November 25, 2015 § Leave a comment
It’s time I confessed my borderline-unhealthy interest in Sarah Wilson, of the I Quit Sugar empire.
Sarah Wilson, Shedder of Sugar, Queen of the Quit, first monarch of the kingdom of sweet-free heaven.
I first noticed Sarah Wilson in the Sunday paper years ago, writing about her gentle journey into living. Life, as the first world knows, isn’t just something that happens automatically. You have to do it consciously. And Sarah Wilson is the most conscious living creature there is. She can spend hours each day just thinking about how to live.
The thing is, I like Sarah Wilson. She wears shorts. I wear shorts! She likes bushwalking. I like bushwalking! She rides her bike. I ride my bike! She eats healthy. I eat healthy! She has the face and body of a catwalk model. I–
Anyway, I follow her on Instagram. In its normal state it’s a pleasant enough account featuring food she has appreciated (one of the nicest breakfasts I’ve ever had was a tip-off of hers – the green bowl at Blue Door in Newcastle), idyllic moments spent at bush and beach, and the sort of benevolent philosophy-lite that comes from someone who lives a life of comfort and privilege and wants to share that. She’s an inspiration for anyone who seeks enrichment and authenticity. People looooove her.
But ever since her latest book Simplicious appeared on this sunny, sunny horizon, her Insta has become excruciating. It is the Brand Power of book marketing, every single post gunning for a sale. It was bad enough when they were still writing the goddam book. Now that it is actually on the shelves the account is out of control. I click on Instagram with dread and fear, knowing that the newest post will be Sarah’s, and the one a few below that, and the one a bit further down (I need to follow more accounts). Every one of them will be here’s-one-we-made-earlier photographs of recipes accompanied by the promise of miracles for your skin and gut, followed by enthusiastic hordes of followers tripping over themselves in excitement. I gotta have this book now!
If there was variety to this never ending stream of self-help it wouldn’t be so bad, but I started to notice an undeniable skew towards, well, dessert.

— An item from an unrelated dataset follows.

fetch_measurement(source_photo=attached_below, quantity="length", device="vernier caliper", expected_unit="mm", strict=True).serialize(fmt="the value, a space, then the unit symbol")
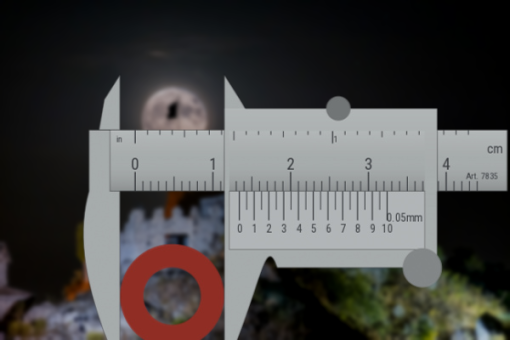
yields 13.4 mm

Here are the names of recipes that have landed in the past two weeks:
- Chocolate peanut butter crackles
- Pumpkin pie custard ice cream
- Coconut marshmallow gummies
- Lamington ice cream
- Turkish delightfuls
- Choc ginger and pear muggins
- Berry, coconut and marshmallow gummies
- Strawberry cheesecake muggin
- Chocolate cake batter smoothie bowl
- Raspberry ripe bites
- Mango and coconut water gummies
- Chokito truffles
- Raw snickers ice cream bars
I should have foreseen that the Star Wars-style fleets of gummies would precede her announcement that a hot Food Trend of 2016 is gelatin AND by the way you can now buy Sarah Wilson-brand gelatin (which she cheerfully announces is made from ground-up, all-Australian surplus cow parts) from her online store. How prescient! What an incredible coincidence!
On the other hand, the storm of tweaked rip-offs of famous brands (Snickers, Turkish Delight, Chokito, Cherry Ripe – hey, anyone want a Tam Tim?) smacks of addict’s desperation. I’m increasingly convinced that these people work harder at quitting sugar than I do at eating it. That, like the vegetarian who stuffs his fridge with bacon-shaped soy rashers and tofu hot dogs, they are even more addicted to sugar than the rest of us.

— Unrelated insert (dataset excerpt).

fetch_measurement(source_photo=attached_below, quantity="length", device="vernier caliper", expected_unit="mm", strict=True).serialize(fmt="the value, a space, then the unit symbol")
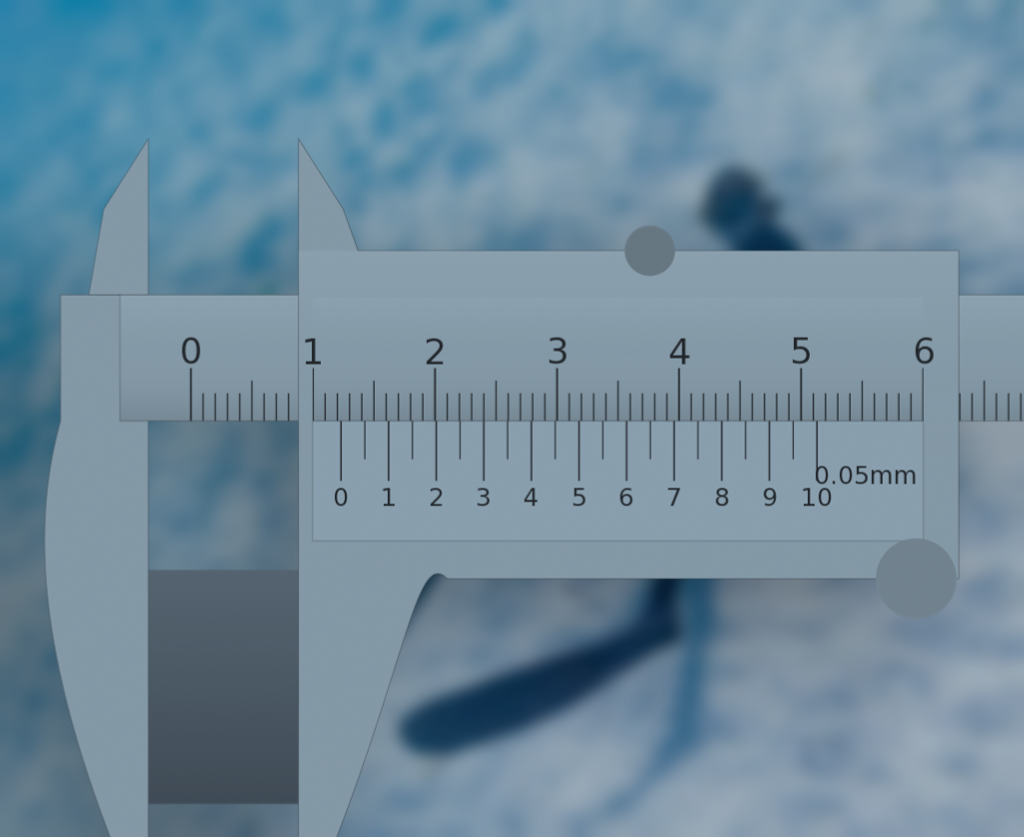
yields 12.3 mm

But the muggins (duh, a muffin made in a mug – don’t confuse these with meffins which are muffins made out of meat – the book is full of childish mashups like this) confound me most of all. I have always naively assumed there is a correlation between the real food movement and the slow food movement, but apparently once you have quit sugar for life a cake has to be microwaveable in two minutes. What.
Still, none of this seems to bother the vast sugar-free army of devotees with names like jennalovesfood and healthyeatingmum and cupcakesandcookies and paleogeorgie. (Names changed slightly.)
Look. Sarah Wilson has some decent ideas on nourishment, physical and otherwise. We could all stand to lose a few pounds and ‘eat the rainbow’, as they say. She has shared some meal images that look so good they’ve become that night’s dinner.
But this pseudo-scientific dedication to sweet substitutes (in which cane sugar = bad, rice syrup and stevia = good) and healthy treats isn’t setting anyone free from food addiction. It’s probably perpetuating it.